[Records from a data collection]
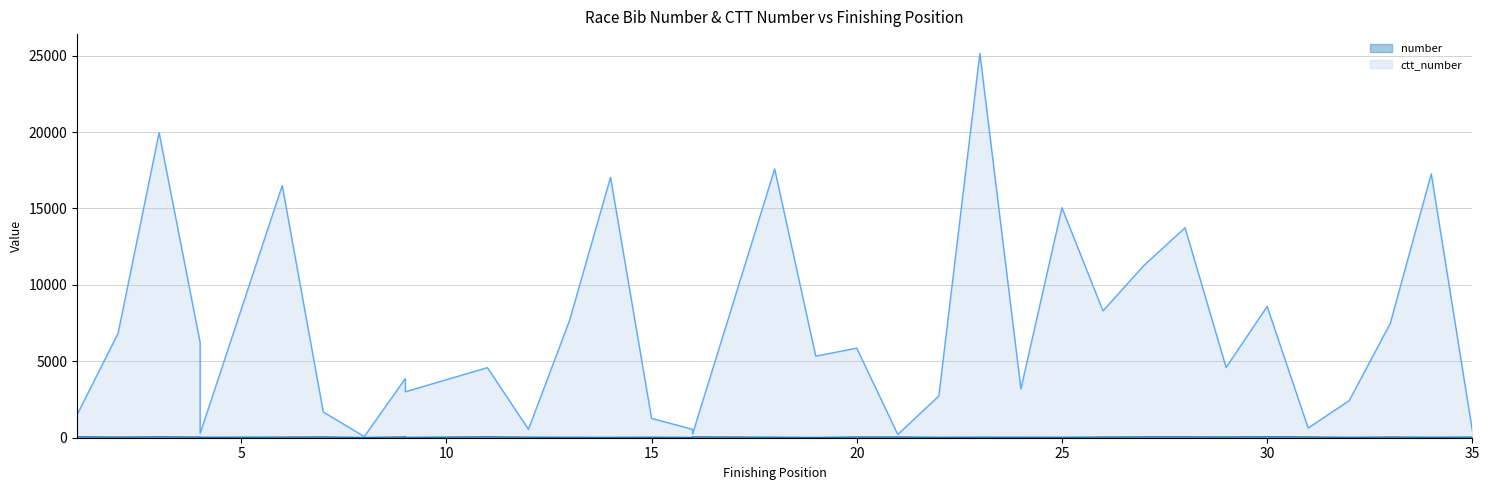

What is the difference between the number values at 14 and 35?

17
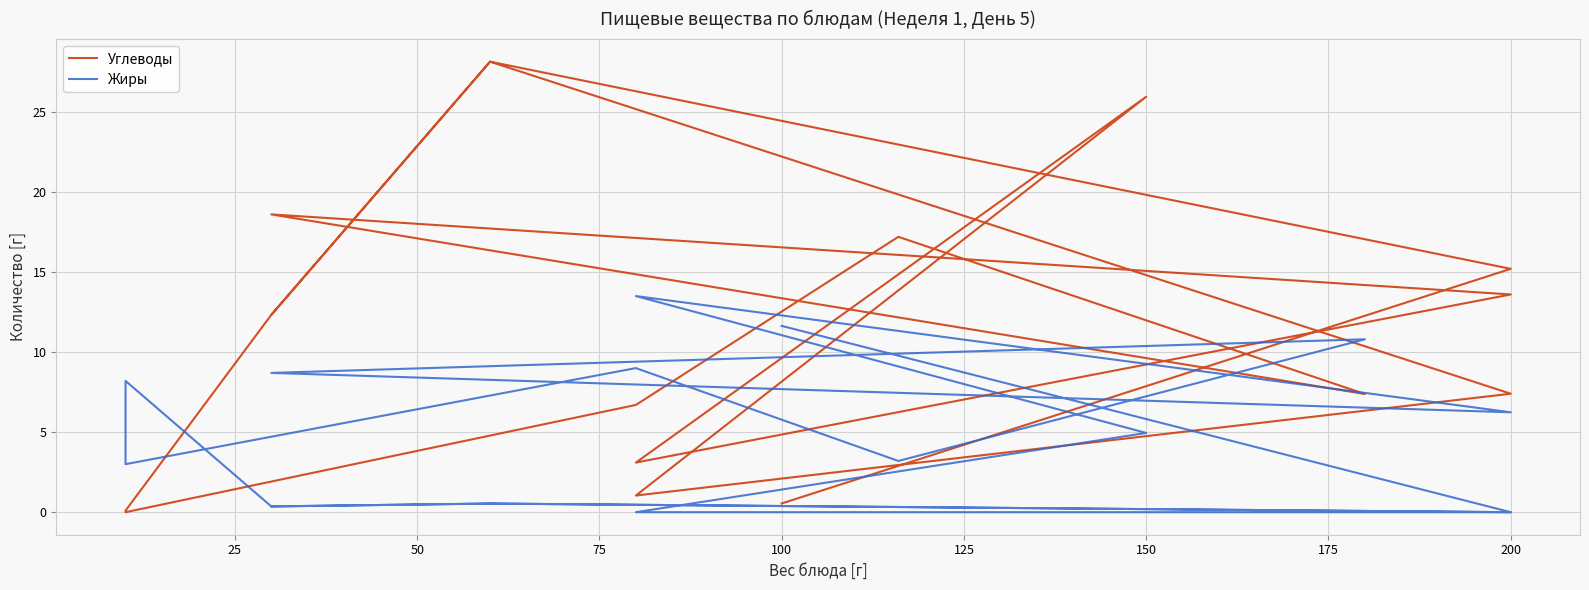

Rank the series by their average value, from lowest to highest.

Жиры, Углеводы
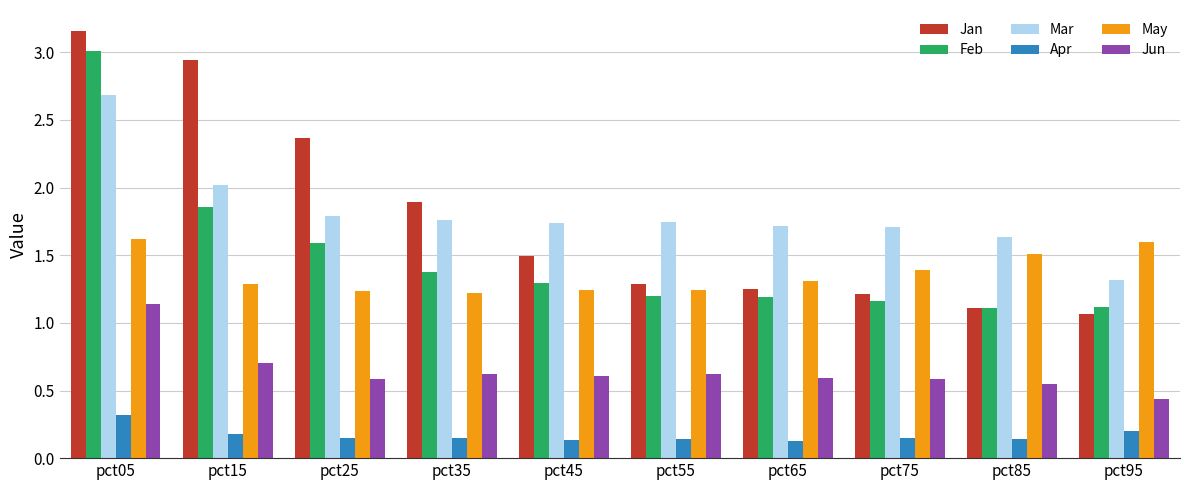

Does the chart contain any negative values?

No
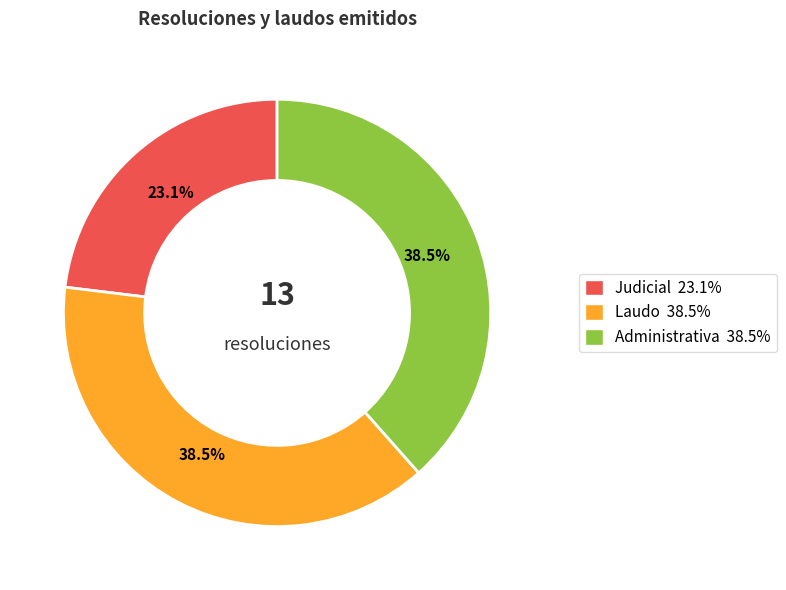

Approximately how many times larger is the value at Administrativa 38.5% compared to Laudo 38.5%?

1.0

WHAT THIS TASK INVOLVES: Please locate each line of the material containing the word "values" and copy those lines.

ANSWER AREA:
What is the difference between the number values at 14 and 35?
Does the chart contain any negative values?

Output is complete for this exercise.